Figure 1.

SDF-1α–induced changes in P-cofilin levels are regulated by LIMK1 and SSH1L. (A) SDF-1α–induced changes in P-cofilin levels. Jurkat cells were stimulated with 5 nM SDF-1α for the indicated times, and cell lysates were analyzed by immunoblotting with anti–P-cofilin and anticofilin antibodies. The bottom panel shows the relative P-cofilin levels after SDF-1α stimulation as means ± SEM of triplicate experiments. (B) Suppression of endogenous LIMK1, SSH1L, and cofilin expression by siRNA. Jurkat cells were transfected with siRNA plasmids for GFP (control), LIMK1, SSH1L, cofilin, or empty vector (−). After 60 h of culture, cell lysates were analyzed by immunoblotting with antibodies specific for each protein and β-actin.

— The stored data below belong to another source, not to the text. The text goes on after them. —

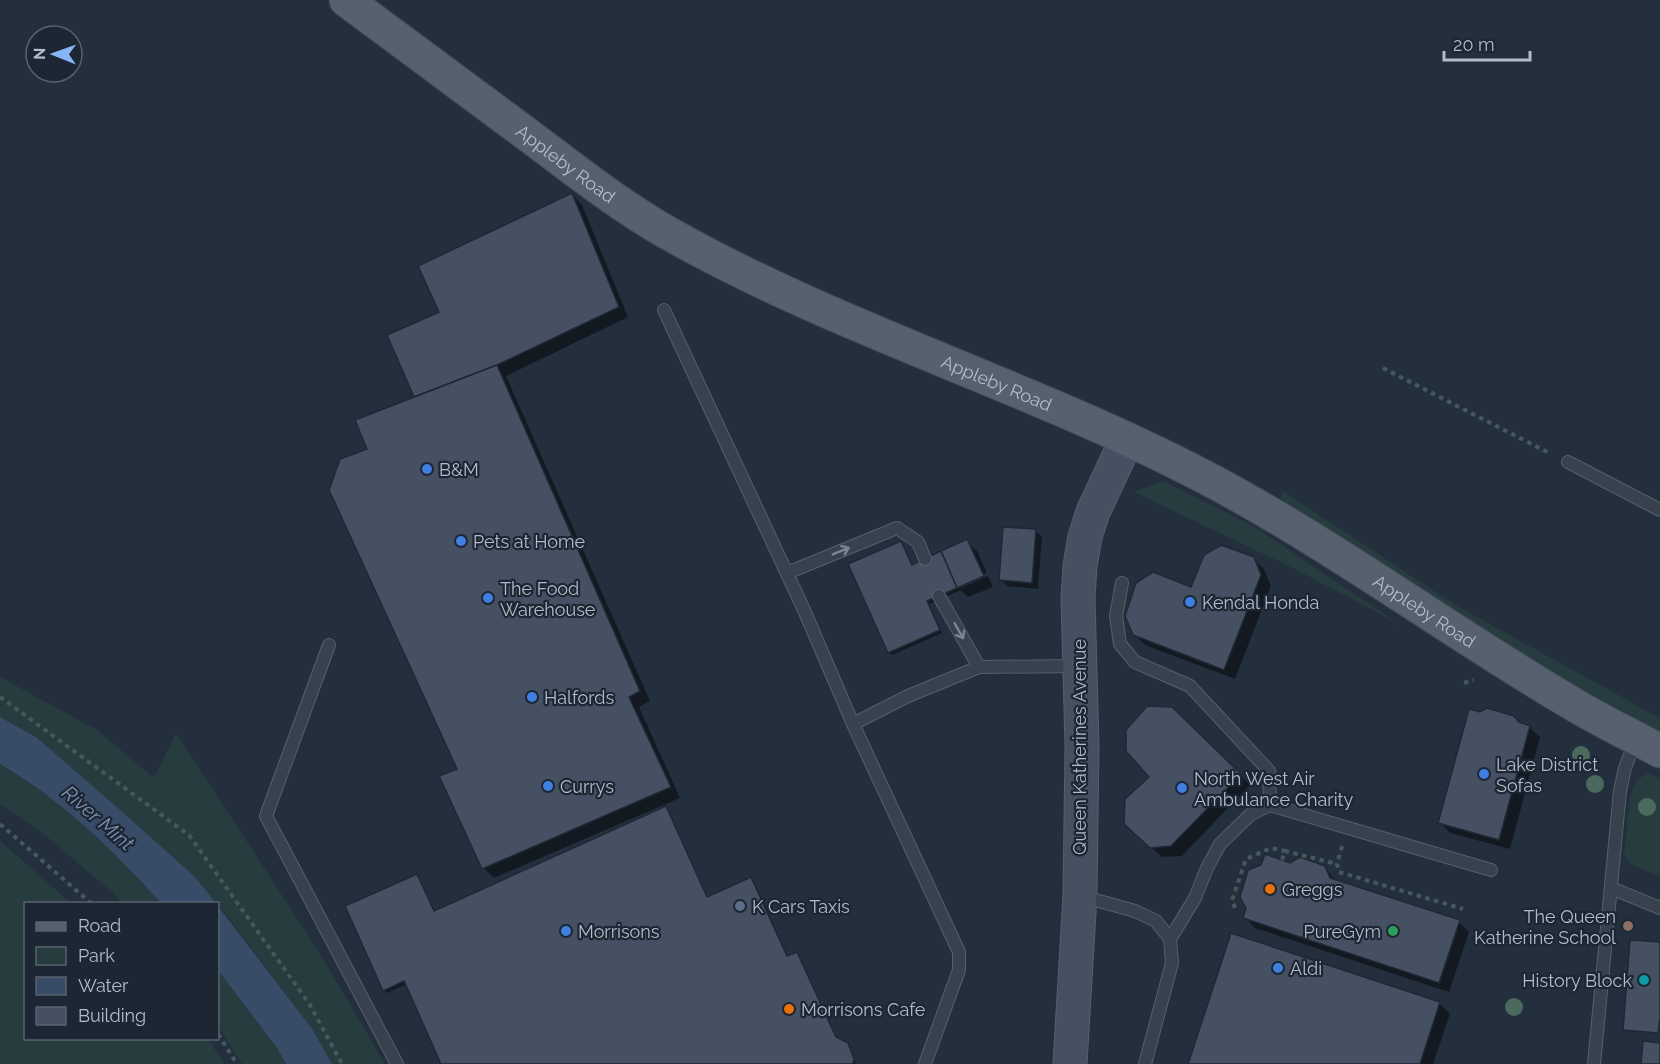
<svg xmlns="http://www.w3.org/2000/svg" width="1660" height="1064" viewBox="0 0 1660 1064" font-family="Raleway,sans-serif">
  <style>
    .green { fill: #263c3f }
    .water { fill: #394c67 }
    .shadow { fill: #0007 }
    .building { fill: #455162; stroke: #1f2835; stroke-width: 1.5 }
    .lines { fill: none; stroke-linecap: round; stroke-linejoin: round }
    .lane-casing { stroke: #565f6c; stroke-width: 14 }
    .secondary-casing { stroke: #565f6c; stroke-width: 35 }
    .primary-casing { stroke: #414a57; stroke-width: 35 }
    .path { stroke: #44595c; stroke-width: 4; stroke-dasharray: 4.5 4.5; stroke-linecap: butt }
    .lane { stroke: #38414e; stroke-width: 12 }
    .secondary { stroke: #465061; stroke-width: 33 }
    .primary { stroke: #56606e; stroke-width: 33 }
    .tree { fill: #4b6a5d }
    .oneway { stroke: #7c8592 }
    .shop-dot { fill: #3f7fe0; stroke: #1d2633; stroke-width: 2 }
    .food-dot { fill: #e8710a; stroke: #1d2633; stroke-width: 2 }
    .service-dot { fill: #5c6f8a; stroke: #1d2633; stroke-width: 2 }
    .education-dot { fill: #8d6e63; stroke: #1d2633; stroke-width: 2 }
    .leisure-dot { fill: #2e9e5b; stroke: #1d2633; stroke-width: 2 }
    .culture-dot { fill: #0f9aa8; stroke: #1d2633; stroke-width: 2 }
    .labels { text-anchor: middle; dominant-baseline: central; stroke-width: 4.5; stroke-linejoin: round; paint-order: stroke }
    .street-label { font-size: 18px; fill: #b4bcc9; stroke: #1d2633 }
    .poi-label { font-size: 18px; fill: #b4bcc9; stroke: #1d2633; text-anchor: start }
    .water-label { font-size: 20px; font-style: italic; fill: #7c92b1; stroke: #1d2633 }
  </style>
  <rect width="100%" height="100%" fill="#242f3e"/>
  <g class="green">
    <polygon points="1163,481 1253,526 1401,625 1289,566 1134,492"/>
    <polygon points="1283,491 1455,605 1660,718 1660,736 1610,708 1280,499"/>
    <polygon points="0,677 97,730 154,778 176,733 321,955 385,1064 332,1064 313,1030 218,904 36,737 0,717"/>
    <path d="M0 764C62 800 114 851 161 903H122L113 893 45 835 0 804Z"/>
    <path d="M1648 774 1660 778V877L1630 864 1624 855 1630 794H1632C1633 784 1638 777 1648 774Z"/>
    <polygon points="0,841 71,903 26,904 26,1038 208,1039 224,1064 0,1064"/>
    <polygon points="218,970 277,1048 286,1064 242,1064 218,1026"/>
  </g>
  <g class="water">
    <path d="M0 717 36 737 119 809 195 877 216 903H161C114 851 62 800 0 764Z"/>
    <polygon points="218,906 313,1030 332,1064 286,1064 277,1048 218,970"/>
  </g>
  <g class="shadow">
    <polygon points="572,194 582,205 628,317 506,376 650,701 639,707 680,798 494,878 484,868 459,770 369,449 416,398 389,336 441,313"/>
    <polygon points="1035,531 1042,537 1038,589 1007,586 1001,580"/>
    <polygon points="966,541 977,551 987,573 961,584 961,588 988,576 993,587 968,597 961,590 929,604 942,633 892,655 889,652 900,542 913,566"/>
    <polygon points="1253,559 1264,569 1271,586 1235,679 1145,645 1134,634 1192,589"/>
    <polygon points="1171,708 1250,785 1182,856 1162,857 1136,834"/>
    <polygon points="1520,724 1529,727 1540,737 1510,849 1450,833 1440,822"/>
    <polygon points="665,808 708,898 751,879 754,882 788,957 796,953 799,956 837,1040 850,1047 856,1064 443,1064 407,984 387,993 384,990 417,876 435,912"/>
    <polygon points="1290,864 1324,867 1336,881 1459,922 1469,932 1449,992 1255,928 1245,918"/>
    <polygon points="1232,935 1440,1004 1450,1014 1433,1064 1190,1064"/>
  </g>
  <g class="building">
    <polygon points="572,193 619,307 497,365 414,397 387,335 439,312 418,266"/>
    <polygon points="497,365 640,691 629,697 671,787 482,869 439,776 457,769 329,490 340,459 367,449 355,420"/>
    <polygon points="1003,527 1036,529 1032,583 999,580"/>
    <polygon points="967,539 984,576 957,588 941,551"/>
    <polygon points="901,541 912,565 941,551 957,588 927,601 940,630 888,653 848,564"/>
    <polygon points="1221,545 1254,557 1261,575 1224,670 1133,635 1125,616 1136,583 1153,572 1191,587 1204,555"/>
    <polygon points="1147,706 1172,707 1241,774 1171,846 1150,848 1124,824 1125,799 1149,777 1126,751 1126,730"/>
    <polygon points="1487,708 1514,716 1519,722 1530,726 1499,840 1438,823 1469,709 1480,712"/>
    <polygon points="666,806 707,897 751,877 787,956 797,952 836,1037 848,1043 854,1059 853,1064 441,1064 404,981 383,991 345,906 417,874 434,911"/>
    <polygon points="1265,854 1290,863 1300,857 1325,866 1330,878 1460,920 1439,983 1243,918 1246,908 1240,897 1248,870 1261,865"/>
    <polygon points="1231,933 1440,1002 1420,1064 1188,1064"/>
    <polygon points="1630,940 1660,942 1660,1017 1658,1033 1623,1030"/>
    <polygon points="1643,1041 1660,1043 1660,1064 1641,1064"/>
  </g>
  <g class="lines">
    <defs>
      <g id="lane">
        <polyline points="664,310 804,610 853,724 908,696 979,667 1079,666"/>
        <polyline points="1568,462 1660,510"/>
        <polyline points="787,573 897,528 918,542 925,559"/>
        <polyline points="1122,583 1116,616 1120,644 1135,662 1190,686 1269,771 1270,805"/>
        <polyline points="939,596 979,667"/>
        <polyline points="329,645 266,816 397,1064"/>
        <polyline points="853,724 959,952 959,970 925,1064"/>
        <polyline points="1611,888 1660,908"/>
        <polyline points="1081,896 1135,911 1156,921 1170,939 1172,963 1145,1064"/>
        <polyline points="1170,939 1195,898 1207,868 1220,844 1251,814 1270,805 1491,870"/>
        <polyline points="1594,1064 1620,791 1625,768 1636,739"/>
      </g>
      <polyline id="secondary" points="1070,1064 1080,895 1082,746 1078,598 1080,566 1085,537 1093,512 1127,439"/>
      <g id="primary">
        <path id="s1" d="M346 0C406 44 465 88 524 132 571 167 617 204 668 233 843 332 1038 388 1216 483 1339 549 1452 633 1573 704 1601 721 1631 735 1660 751"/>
      </g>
    </defs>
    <use href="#lane" class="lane-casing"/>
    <use href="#secondary" class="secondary-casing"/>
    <use href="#primary" class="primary-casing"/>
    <g class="path">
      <polyline points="1383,368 1551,454"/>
      <polyline points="1464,683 1474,680"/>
      <polyline points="0,697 189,835 310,1005 342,1064"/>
      <polyline points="0,824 92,904"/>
      <polyline points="1342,846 1337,864 1339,872 1463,909"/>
      <polyline points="1282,860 1285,851 1337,864"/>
      <polyline points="1235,908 1232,900 1246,859 1271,848 1285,851"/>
      <polyline points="218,1034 237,1064"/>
    </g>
    <use href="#lane" class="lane"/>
    <use href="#secondary" class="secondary"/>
    <use href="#primary" class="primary"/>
  </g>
  <g class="tree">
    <circle cx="1581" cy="755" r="9"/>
    <circle cx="1595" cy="784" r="9"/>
    <circle cx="1647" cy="807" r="9"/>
    <circle cx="1514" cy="1007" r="9"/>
  </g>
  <defs><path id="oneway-shaft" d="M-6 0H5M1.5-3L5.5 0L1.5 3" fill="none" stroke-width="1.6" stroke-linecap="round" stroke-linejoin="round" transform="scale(1.5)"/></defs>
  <g class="oneway">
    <use href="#oneway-shaft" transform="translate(841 551) rotate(-22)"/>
    <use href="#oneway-shaft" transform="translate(959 631) rotate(61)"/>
  </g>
  <g class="shop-dot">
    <circle cx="427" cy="469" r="6"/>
    <circle cx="461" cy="541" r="6"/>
    <circle cx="488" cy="598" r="6"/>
    <circle cx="1190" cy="602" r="6"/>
    <circle cx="532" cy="697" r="6"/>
    <circle cx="1484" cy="774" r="6"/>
    <circle cx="548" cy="786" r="6"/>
    <circle cx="1182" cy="788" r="6"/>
    <circle cx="566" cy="931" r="6"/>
    <circle cx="1278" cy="968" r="6"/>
  </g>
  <g class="food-dot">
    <circle cx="1270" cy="889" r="6"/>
    <circle cx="789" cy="1009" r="6"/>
  </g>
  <circle class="service-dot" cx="740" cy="906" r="6"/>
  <circle class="education-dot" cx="1628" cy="926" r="6"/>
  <circle class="leisure-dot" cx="1393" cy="931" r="6"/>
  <circle class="culture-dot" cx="1644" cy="980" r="6"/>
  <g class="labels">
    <g class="street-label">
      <text stroke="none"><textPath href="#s1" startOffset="274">Appleby Road</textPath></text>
      <text stroke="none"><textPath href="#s1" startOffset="759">Appleby Road</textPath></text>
      <text stroke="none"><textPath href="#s1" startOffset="1245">Appleby Road</textPath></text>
      <text transform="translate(1079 747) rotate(-90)">Queen Katherines Avenue</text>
    </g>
    <g class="poi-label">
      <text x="439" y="469">B&amp;M</text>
      <text x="473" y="541">Pets at Home</text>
      <text x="500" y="588">The Food<tspan x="500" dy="21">Warehouse</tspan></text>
      <text x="1202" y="602">Kendal Honda</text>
      <text x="544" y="697">Halfords</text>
      <text x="1496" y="764">Lake District<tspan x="1496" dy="21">Sofas</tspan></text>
      <text x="1194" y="778">North West Air<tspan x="1194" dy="21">Ambulance Charity</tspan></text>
      <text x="560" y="786">Currys</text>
      <text x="1282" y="889">Greggs</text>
      <text x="752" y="906">K Cars Taxis</text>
      <text x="1616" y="916" text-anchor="end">The Queen<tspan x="1616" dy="21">Katherine School</tspan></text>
      <text x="578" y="931">Morrisons</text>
      <text x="1381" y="931" text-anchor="end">PureGym</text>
      <text x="1290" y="968">Aldi</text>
      <text x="1632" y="980" text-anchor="end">History Block</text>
      <text x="801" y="1009">Morrisons Cafe</text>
    </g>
    <g class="water-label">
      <text transform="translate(98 818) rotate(41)">River Mint</text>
    </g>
  </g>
  <rect x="24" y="902" width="195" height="138" fill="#1d2633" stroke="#59626f" stroke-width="1.5"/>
  <rect x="36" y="922" width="30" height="9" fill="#56606e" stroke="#59626f" stroke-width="1.5"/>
  <text x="78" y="932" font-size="18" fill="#b4bcc9">Road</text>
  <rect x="36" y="947" width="30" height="18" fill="#263c3f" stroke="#59626f" stroke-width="1.5"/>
  <text x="78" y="962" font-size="18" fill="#b4bcc9">Park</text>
  <rect x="36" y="977" width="30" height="18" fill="#394c67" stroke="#59626f" stroke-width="1.5"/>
  <text x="78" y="992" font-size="18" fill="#b4bcc9">Water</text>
  <rect x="36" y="1007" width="30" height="18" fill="#455162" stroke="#59626f" stroke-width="1.5"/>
  <text x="78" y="1022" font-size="18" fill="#b4bcc9">Building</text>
  <g transform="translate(54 54) rotate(271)"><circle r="28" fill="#1d2633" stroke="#59626f" stroke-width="1.5"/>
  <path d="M0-4.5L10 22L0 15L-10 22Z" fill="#8ab4f8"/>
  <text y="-9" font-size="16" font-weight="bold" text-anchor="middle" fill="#b4bcc9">N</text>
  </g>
  <path d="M1444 51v9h86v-9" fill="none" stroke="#b4bcc9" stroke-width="3"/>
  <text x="1453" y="51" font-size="18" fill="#b4bcc9" stroke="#1d2633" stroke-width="4.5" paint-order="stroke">20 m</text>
</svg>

For LIMK1 and SSH1L, the cell lysates were subjected to immunoblotting after immunoprecipitation. (C and D) Effects of LIMK1 or SSH1L siRNA on SDF-1α–induced changes in P-cofilin levels. SSH1L, LIMK1, or GFP (control) siRNA cells were stimulated with 5 nM SDF-1α. Cell lysates, prepared at the indicated times, were analyzed by immunoblotting as in A. The bottom panels indicate the relative P-cofilin levels; the value at time = 0 in control cells is taken as 1.0. Each value represents the mean ± SEM (error bars) of triplicate experiments.